A Price Worth Paying(37)



‘That’s all?’

‘Okay, it did help when I mentioned who your best man was.’

He laughed. ‘You are an amazing woman, Señora Esquivel.’

She blinked up at him and wished things could be different. ‘And you are an amazing man.’

He pulled her to him and they shared that moment as he spun her around the dance floor, and this time she let herself relax and be held because it felt so good when this man held her and she knew it wouldn’t last.

It didn’t last. Barely a minute into the dance they heard the cries of panic.

It only took a second to work out why the music and dancing had stopped.

Felipe had collapsed on the dance floor.





CHAPTER NINE



‘YOU SEEM tense,’ Alesander said, as the car cruised through the quiet streets, his arm wound around her shoulders, his warm fingers tracing patterns on her skin.

‘Do I?’ She wasn’t really surprised. She’d thought she was relaxed when they’d left the hospital. She’d accepted his arm around her shoulders and let herself tap into his strength, but on reflection she hadn’t been relaxed at all. She’d just been relieved—that Felipe, in his weakened state, had simply overdone things and would be released after a night’s observation. But the relief hadn’t lasted long. Because almost as soon as the car had left the hospital she’d realised where they were headed.

To Alesander’s apartment.

To Alesander’s bed.

And the relief at knowing Felipe was in good hands for the night was no match for the apprehension that had followed. The pressure of his arm around her shoulders—the stroke of his fingers across her skin—the press of his strong thigh against hers—all of these sensations only served to ratchet up her tension and heighten her anxiety.

Because he had decreed that in spite of the agreement they’d both signed—the agreement that stipulated that this was a marriage in name only—that he intended to exercise all of his marital rights and bed her.

No, she thought on reflection, not decreed. Because this man had blackmailed her to make it so.

The fact he’d waited until their wedding night for it to happen didn’t help at all.

Not now that night was here.

‘The doctors say Felipe will be all right,’ he said beside her, squeezing her shoulder, trying to reassure her, misinterpreting her nervousness. And that only made her angrier. Because this marriage was a device—a convenience—nothing more. Alesander didn’t know the first thing about her. He didn’t know what made her tick. He had no concept of what was troubling her like a man who loved her—like a real husband—would.

And yet he was expecting to take her to his bed and share the ultimate intimacy, as if he were that real husband—as if he actually cared about her.

Damn him! They’d made an agreement. They’d both signed it, only for him to go and change the rules mid-play, and all because he couldn’t handle the thought of a woman who wasn’t interested in him, who didn’t throw herself at his feet as he was used to.

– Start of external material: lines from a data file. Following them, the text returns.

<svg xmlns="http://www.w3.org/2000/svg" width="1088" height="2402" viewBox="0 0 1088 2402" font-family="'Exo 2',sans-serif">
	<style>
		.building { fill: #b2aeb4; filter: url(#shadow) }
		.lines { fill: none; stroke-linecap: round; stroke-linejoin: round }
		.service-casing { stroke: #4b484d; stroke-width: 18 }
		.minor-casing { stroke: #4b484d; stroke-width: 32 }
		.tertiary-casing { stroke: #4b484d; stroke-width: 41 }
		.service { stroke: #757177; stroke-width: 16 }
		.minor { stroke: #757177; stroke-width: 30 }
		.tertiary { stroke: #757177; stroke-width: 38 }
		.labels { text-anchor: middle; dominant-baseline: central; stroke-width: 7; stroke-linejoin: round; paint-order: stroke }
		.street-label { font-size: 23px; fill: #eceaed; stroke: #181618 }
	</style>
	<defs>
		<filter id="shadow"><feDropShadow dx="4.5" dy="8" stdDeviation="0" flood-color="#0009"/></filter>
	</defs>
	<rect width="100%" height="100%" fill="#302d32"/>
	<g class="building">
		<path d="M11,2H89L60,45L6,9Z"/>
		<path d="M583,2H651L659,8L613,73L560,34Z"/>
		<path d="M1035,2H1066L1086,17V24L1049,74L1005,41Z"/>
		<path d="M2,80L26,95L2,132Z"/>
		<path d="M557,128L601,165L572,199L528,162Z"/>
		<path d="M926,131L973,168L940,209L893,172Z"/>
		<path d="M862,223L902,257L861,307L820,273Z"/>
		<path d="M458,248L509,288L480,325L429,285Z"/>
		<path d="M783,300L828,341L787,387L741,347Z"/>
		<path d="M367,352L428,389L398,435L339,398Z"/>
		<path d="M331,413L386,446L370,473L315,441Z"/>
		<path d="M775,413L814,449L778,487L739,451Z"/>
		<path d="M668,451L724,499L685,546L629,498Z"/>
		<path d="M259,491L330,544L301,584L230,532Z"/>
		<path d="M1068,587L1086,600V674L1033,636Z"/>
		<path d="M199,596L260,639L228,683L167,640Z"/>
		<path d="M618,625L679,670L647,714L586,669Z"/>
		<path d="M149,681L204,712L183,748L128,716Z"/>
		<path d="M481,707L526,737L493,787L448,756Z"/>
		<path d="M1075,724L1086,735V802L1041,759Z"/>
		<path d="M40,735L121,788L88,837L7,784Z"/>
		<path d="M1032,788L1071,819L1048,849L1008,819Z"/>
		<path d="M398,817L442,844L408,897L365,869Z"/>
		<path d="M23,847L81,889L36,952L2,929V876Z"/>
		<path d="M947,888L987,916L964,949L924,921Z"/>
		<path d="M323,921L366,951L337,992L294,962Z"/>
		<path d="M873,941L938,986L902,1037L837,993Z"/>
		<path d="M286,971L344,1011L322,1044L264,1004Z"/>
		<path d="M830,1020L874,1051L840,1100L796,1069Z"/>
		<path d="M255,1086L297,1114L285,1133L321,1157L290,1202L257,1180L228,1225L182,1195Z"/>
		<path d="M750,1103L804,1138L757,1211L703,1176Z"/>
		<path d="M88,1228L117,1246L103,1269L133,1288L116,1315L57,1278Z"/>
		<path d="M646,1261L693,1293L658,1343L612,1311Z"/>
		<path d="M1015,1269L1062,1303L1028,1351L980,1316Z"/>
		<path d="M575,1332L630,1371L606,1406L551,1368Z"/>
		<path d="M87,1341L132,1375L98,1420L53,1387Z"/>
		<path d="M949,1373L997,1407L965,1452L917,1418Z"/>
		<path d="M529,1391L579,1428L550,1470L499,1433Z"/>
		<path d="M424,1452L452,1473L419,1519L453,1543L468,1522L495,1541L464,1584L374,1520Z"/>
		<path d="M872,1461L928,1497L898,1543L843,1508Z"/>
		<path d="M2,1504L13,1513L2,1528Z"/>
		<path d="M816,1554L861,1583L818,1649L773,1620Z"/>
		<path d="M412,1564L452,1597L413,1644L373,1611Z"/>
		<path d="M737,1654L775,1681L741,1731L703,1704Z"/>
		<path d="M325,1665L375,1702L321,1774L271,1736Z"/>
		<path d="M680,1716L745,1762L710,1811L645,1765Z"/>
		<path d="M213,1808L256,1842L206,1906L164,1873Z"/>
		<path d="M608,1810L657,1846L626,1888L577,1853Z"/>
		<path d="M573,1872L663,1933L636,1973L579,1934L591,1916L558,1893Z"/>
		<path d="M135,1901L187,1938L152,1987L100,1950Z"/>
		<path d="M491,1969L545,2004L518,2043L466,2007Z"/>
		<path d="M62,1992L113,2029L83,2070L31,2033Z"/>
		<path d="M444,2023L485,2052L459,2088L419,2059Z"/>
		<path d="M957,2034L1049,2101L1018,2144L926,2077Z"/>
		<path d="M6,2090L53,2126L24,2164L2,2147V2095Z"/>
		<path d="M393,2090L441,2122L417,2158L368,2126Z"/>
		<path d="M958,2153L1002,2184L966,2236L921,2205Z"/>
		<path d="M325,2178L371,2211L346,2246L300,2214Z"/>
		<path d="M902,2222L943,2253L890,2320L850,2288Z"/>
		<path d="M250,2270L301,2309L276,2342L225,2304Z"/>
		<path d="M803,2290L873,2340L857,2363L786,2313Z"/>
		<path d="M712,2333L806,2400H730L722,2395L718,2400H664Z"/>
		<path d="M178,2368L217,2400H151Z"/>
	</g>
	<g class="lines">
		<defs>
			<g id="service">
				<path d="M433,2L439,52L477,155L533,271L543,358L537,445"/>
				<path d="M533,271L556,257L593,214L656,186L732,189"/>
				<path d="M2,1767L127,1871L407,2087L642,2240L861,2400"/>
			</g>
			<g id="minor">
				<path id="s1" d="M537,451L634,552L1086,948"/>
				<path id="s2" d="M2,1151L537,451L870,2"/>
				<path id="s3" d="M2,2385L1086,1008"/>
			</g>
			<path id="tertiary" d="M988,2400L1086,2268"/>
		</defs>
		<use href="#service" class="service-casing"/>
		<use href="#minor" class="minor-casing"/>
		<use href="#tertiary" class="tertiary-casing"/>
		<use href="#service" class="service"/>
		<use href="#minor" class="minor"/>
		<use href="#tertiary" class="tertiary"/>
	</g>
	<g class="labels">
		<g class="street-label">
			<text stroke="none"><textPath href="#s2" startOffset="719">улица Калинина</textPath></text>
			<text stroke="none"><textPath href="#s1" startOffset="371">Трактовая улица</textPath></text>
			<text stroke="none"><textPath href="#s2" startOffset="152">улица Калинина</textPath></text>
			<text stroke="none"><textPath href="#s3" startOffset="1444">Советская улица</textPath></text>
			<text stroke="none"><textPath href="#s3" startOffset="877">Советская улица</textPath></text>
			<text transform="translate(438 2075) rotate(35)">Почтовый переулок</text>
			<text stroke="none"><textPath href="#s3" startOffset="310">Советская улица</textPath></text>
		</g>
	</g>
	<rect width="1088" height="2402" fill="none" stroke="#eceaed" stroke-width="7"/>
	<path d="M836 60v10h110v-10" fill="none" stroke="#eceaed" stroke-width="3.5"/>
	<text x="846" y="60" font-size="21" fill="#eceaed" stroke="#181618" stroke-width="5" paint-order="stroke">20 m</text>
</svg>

‘That must be a disappointment for you,’ she countered, shifting herself as far as she could along the seat, wanting to put distance between them, or at least distance between their warm thighs, ‘or it might have been the shortest wedding in history. You could already have been halfway to owning the entire vineyard.’

Something hard and sharp glinted in his eyes as they met hers. ‘I guess we are stuck together a little longer, in that case. And as much as that might bother you and inconvenience us both, luckily there is a silver lining attached to every dark cloud.’

She gave an unladylike snort. ‘Really? So name it.’

‘That’s easy,’ he said as he smiled and touched his hand to her forehead, where the ends of a stray curl had tangled in her lashes. With an all too gentle swipe of his fingers against her brow, he pulled the offending curl free. She shivered under the touch of his fingertip on her skin, and at the tug of hair against lash. She shivered again when she realised how much his touch affected her and how very much she didn’t want it to. ‘Because I get to make love to you, of course. What else could it be?’

And if she didn’t already harbour enough resentment towards this man, she could hate him for the smug certainty that tonight it would happen. That tonight they would make love.

And even as he sought to relax her with the touch of his hand and the stroke of his fingers across her skin, instead his hand felt like the weight of obligation on her shoulders, his fingers heavy at the expectation of what this wedding night should bring.